According to my company’s research, retail cannabis sales in the United States and Canada will generate an estimated $172 billion over the next six years. Beyond that, we found that the global cannabis consumer market is worth an estimated $344 billion. Such numbers are getting noticed not only by newly impacted enterprises among Big Pharma, Big Alcohol and Big Tobacco (paywall), but also by savvy, fast-moving consumer goods (FMCG) brands and non-cannabis food and beverage manufacturers.
It is important for cannabis marketers to understand a new target market. My company conducted an online survey of 3,138 U.S. cannabis consumers in 2018 and found that just over one-fifth (20.2%) fell into what is considered a marketer’s sweet spot: A prime target group of relatively educated (i.e., some college) and affluent (i.e., annual household incomes of $90,000+) men and women, between the ages of 25 and 54, who demographically comprise a traditional top-spending consumer segment. One Canadian study (via Civilized) found that the majority of the respondents who were interested in trying cannabis have higher education degrees — including 43% who have university degrees and 32% who have college degrees. Further, cannabis consumers surveyed by Deloitte cited product quality as the primary reason for converting to the legal market. This means those consumers would consequently depend on information from manufacturers and marketers as far as the quality or type of products available in the market.

#### Source information
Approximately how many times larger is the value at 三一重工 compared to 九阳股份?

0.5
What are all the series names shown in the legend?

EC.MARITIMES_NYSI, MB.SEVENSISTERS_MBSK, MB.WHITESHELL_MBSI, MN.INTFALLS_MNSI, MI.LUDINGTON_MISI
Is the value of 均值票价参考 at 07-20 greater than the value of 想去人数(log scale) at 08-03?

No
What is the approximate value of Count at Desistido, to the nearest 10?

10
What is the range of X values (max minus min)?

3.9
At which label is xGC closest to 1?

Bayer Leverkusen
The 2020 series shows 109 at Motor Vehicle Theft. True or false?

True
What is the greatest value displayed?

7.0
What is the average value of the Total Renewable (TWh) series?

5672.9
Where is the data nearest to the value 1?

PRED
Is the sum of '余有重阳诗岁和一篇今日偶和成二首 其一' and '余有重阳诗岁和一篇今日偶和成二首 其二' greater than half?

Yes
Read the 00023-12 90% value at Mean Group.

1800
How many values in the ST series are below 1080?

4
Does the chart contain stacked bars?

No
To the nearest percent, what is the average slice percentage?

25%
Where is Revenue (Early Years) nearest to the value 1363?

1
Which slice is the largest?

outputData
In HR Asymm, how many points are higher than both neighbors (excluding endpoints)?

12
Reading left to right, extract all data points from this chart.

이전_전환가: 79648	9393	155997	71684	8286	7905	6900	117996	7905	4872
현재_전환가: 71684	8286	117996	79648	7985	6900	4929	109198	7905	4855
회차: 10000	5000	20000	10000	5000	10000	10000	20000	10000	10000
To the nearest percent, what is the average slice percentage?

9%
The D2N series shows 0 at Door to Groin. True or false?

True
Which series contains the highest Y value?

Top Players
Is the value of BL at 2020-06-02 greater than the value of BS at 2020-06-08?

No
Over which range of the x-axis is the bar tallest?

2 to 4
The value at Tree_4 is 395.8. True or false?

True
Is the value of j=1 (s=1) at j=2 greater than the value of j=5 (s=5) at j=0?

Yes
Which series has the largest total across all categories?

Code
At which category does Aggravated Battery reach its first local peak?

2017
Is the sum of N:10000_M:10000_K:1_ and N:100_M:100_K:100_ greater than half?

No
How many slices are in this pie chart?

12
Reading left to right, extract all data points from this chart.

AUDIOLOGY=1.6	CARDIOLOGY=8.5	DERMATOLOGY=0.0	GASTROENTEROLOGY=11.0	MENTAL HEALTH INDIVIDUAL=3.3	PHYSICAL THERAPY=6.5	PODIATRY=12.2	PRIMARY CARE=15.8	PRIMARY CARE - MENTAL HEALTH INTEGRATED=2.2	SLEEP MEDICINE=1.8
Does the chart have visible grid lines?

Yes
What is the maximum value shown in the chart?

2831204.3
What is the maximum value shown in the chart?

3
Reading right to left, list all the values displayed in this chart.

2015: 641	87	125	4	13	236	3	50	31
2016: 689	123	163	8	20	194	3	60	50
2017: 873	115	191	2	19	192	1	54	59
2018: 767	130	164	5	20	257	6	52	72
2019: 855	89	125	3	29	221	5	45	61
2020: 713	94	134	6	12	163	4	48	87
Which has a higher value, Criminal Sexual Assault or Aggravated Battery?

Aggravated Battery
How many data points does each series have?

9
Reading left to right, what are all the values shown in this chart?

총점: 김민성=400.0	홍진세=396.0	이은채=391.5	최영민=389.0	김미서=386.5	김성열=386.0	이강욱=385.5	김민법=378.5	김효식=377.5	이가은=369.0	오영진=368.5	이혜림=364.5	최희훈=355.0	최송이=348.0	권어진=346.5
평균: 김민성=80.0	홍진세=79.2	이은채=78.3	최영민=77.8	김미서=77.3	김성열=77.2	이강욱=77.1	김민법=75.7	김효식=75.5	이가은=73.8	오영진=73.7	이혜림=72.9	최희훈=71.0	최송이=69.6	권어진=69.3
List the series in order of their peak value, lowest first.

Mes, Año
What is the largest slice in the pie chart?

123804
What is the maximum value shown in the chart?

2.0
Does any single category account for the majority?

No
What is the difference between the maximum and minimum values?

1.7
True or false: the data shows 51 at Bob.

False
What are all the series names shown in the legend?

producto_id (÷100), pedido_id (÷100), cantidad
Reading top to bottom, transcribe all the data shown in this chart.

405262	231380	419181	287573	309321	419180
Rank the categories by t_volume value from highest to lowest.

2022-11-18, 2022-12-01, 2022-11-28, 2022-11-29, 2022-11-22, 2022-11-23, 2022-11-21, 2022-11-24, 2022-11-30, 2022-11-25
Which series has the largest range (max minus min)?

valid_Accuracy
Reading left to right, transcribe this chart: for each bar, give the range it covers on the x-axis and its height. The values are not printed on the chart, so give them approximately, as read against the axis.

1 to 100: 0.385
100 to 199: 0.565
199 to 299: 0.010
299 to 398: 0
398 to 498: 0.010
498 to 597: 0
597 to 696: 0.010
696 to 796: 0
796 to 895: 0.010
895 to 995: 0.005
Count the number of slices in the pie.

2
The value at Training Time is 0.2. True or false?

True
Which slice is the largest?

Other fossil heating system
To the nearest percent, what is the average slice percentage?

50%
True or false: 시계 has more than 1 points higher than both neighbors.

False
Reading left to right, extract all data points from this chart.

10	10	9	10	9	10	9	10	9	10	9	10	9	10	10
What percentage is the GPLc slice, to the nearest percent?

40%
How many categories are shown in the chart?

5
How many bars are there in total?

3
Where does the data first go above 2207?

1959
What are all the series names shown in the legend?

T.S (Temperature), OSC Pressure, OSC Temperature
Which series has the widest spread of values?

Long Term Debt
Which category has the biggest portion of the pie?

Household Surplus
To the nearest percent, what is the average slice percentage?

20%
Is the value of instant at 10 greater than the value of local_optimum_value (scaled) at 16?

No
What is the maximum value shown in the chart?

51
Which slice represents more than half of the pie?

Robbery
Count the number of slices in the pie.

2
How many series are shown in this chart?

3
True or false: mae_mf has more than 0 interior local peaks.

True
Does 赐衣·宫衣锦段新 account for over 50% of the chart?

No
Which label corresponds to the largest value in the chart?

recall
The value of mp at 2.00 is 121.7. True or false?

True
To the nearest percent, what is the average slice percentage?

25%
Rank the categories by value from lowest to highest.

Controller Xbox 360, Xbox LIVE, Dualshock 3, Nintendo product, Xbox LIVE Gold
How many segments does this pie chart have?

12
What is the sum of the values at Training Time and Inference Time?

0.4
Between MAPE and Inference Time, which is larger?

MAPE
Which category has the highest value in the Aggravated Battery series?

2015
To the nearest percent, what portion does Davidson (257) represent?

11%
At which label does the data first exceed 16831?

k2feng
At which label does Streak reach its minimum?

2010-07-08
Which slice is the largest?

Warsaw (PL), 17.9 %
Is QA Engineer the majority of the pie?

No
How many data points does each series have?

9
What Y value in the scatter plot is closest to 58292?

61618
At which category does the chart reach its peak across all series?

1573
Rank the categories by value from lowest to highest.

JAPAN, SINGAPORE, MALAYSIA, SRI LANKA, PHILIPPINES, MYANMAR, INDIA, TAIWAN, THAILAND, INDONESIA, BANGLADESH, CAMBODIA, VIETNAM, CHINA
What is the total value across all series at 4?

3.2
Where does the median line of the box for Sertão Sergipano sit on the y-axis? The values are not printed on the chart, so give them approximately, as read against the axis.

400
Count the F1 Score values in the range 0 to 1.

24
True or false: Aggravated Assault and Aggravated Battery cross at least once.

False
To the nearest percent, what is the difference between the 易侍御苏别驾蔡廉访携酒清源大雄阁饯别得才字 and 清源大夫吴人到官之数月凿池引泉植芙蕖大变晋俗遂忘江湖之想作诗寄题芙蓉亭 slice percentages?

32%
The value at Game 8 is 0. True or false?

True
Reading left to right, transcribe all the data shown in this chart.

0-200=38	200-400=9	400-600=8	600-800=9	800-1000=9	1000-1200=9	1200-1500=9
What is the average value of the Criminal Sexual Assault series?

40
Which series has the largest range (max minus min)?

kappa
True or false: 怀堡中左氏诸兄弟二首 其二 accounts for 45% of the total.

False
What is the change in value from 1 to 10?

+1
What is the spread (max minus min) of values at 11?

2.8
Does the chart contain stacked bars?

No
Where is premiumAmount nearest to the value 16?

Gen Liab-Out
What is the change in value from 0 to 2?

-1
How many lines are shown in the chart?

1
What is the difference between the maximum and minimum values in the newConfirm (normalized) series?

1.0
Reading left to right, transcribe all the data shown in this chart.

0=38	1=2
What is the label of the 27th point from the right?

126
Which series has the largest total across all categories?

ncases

#### Directions
A) Condense the paragraph of the cannabis market passage that begins "According to my company's research" into two sentences, keeping its main figures and the groups it names.
B) Extend the cannabis market passage with a further paragraph that picks up after its final sentence.
The material above is separate from the cannabis market passage.

#### Answers for the exercise
A) Research by the writer's company estimates that retail cannabis sales in the United States and Canada will reach $172 billion over the next six years, and that the global cannabis consumer market is worth $344 billion. These numbers are drawing notice from Big Pharma, Big Alcohol and Big Tobacco, as well as from fast-moving consumer goods brands and non-cannabis food and beverage manufacturers.

B)
So, how does one find such consumers, understand what they want and how they behave, and — most importantly — legally and safely engage with them?
The biggest mistakes I see product marketers make are misunderstanding the cannabis consumer groups, misinterpreting their behavior and ignoring relevant marketing regulations. Large-scale manufacturers in the space will likely find that technology is their strongest ally in overcoming these marketing challenges. In fact, fully understanding who the customer is, protecting one’s brand and engaging in regulatory-compliant marketing can now be less daunting in an increasingly digital cannabis marketplace.
Technology solutions — particularly advertising technology (adtech) and big data — can open this new and legal consumer segment to marketers both within and outside the cannabis industry. For the most part, the data suggests that cannabis consumers are not just the stereotypical “stoners” as long portrayed in media and pop culture. Rather, I have seen that many are intellectually curious, know how to use and navigate the world of digital tools and marketplaces, and ultimately appreciate the resource-rich digital environment for their cannabis transactions.
For example, engagement by consumers via cannabis-centric digital platforms such as Eaze, Baker, iHeartJane, Weedmaps, Leafly and now even High Times is fast-growing and increasingly sophisticated. (Full disclosure: My company has contributed articles to High Times and has used data from companies such as Eaze, iHeartJane and WeedMaps.) Subscribers, followers or customers can visit those platforms to engage in discussions around health and wellness before introducing cannabis-based products into their lifestyles.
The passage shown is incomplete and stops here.